*** Data to use ***

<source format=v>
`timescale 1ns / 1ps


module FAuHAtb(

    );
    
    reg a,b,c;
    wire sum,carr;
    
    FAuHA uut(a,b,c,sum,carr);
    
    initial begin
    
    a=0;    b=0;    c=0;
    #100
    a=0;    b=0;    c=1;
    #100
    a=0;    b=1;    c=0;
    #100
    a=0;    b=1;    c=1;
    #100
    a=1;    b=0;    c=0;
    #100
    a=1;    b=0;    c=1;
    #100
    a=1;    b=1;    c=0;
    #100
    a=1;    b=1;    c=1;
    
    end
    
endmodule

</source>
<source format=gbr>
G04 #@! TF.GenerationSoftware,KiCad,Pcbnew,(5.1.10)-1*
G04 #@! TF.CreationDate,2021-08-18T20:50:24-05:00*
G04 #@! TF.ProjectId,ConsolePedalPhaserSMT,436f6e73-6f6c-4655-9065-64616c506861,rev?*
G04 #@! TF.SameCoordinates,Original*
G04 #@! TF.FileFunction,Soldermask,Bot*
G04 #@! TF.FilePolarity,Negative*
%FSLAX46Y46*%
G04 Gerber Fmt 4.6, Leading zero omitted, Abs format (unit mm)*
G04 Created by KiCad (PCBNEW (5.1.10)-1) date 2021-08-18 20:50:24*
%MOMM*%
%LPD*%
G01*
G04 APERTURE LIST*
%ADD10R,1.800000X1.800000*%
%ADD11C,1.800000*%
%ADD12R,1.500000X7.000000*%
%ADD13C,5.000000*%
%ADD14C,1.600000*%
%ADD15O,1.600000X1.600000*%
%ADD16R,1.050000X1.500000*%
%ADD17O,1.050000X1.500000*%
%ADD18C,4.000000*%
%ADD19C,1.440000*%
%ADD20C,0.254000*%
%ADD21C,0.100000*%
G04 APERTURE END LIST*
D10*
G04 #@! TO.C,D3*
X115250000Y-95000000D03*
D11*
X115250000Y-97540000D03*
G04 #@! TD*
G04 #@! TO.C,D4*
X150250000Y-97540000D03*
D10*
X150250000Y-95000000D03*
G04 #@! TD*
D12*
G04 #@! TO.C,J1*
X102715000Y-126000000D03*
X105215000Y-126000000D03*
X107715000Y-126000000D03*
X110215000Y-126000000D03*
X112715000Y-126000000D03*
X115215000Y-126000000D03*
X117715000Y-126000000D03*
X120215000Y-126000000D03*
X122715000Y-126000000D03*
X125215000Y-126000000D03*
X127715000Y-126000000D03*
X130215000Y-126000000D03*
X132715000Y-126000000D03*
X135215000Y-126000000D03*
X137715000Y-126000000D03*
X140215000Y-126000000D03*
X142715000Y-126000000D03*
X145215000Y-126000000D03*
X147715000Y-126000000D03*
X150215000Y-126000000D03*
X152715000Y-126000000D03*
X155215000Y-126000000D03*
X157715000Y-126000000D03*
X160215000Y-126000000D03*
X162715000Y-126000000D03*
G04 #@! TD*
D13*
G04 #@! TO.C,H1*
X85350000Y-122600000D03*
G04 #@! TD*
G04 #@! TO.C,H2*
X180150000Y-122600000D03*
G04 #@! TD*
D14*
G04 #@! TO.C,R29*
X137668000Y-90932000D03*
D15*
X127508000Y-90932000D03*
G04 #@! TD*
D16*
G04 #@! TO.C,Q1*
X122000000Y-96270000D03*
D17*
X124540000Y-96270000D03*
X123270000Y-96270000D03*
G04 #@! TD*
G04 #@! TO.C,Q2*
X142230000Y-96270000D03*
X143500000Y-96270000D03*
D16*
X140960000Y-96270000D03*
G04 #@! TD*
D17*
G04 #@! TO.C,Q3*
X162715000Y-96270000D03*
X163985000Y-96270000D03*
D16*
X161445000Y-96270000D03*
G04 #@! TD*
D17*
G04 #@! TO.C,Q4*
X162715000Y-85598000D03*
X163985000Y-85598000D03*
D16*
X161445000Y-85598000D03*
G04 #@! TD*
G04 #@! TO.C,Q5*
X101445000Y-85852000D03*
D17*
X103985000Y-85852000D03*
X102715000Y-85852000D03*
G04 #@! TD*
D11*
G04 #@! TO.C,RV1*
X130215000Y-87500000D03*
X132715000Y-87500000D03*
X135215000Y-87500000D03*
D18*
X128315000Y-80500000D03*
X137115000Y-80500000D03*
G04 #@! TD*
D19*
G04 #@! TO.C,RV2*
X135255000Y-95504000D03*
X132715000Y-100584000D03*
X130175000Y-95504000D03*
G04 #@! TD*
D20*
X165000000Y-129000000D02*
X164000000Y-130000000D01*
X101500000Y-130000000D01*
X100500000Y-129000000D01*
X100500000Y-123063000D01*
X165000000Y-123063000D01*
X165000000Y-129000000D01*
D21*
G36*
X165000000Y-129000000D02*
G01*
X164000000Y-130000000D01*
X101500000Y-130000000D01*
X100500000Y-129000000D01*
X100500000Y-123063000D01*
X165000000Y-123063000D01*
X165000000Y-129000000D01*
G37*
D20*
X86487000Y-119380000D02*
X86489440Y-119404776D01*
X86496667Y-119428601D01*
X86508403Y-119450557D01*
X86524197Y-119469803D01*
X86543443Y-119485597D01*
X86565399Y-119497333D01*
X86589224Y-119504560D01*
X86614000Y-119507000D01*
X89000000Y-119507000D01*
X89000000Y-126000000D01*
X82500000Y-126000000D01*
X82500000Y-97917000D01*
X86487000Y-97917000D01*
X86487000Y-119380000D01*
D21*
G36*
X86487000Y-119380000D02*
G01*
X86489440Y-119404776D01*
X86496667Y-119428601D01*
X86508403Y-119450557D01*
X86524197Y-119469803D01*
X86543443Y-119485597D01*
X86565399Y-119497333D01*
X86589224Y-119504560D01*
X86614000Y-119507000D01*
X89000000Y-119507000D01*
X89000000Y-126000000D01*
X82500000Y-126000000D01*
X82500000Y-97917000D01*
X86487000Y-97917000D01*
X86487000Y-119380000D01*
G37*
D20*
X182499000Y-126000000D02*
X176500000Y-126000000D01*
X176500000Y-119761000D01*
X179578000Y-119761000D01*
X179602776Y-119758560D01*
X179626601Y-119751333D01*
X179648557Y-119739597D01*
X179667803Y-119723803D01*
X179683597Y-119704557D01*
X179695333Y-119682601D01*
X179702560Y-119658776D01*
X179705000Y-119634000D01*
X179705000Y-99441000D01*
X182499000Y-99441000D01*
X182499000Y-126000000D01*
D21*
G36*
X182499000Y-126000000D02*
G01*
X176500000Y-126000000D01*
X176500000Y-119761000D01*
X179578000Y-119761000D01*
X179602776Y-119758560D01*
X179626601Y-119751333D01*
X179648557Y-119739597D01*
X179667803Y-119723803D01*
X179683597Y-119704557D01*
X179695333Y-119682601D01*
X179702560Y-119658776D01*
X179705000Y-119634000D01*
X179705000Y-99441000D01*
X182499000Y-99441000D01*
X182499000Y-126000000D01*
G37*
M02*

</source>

*** End of Data to use ***
*** Data to use ***

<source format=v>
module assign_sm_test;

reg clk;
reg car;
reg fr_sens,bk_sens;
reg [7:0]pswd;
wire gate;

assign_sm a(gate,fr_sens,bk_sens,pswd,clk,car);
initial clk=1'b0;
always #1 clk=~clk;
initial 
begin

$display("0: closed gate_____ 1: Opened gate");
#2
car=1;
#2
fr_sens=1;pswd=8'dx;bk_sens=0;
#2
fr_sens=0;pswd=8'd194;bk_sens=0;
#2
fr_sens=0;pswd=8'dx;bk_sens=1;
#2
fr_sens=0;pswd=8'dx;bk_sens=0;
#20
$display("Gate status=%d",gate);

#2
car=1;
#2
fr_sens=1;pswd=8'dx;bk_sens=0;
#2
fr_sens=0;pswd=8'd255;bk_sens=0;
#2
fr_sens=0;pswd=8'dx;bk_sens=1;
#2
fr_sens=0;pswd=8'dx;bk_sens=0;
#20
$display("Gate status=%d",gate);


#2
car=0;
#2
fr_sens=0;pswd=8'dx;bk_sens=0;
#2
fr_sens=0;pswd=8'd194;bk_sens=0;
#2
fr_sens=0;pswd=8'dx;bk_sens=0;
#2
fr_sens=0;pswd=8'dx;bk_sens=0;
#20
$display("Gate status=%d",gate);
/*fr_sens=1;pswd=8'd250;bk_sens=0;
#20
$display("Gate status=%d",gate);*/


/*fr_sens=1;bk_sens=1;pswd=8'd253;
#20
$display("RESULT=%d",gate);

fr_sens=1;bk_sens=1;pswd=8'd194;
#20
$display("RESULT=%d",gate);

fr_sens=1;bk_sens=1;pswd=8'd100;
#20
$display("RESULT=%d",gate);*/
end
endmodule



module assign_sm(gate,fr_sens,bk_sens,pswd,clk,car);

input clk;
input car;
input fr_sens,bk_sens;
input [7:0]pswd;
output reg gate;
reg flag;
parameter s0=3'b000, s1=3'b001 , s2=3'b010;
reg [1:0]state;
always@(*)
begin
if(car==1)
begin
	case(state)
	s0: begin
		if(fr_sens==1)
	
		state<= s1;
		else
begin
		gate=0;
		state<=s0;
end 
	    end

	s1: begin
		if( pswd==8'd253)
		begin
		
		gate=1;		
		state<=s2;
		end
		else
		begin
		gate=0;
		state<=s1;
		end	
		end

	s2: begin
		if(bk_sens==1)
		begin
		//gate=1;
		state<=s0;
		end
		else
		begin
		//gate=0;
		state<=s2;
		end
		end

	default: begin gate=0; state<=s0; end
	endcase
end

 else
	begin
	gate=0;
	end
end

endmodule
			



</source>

*** End of Data to use ***

__Task objective__. Copy each line in the entries above where "state" turns up.

__Your response__.
reg [1:0]state;
	case(state)
		state<= s1;
		state<=s0;
		state<=s2;
		state<=s1;
		state<=s0;
		state<=s2;
	default: begin gate=0; state<=s0; end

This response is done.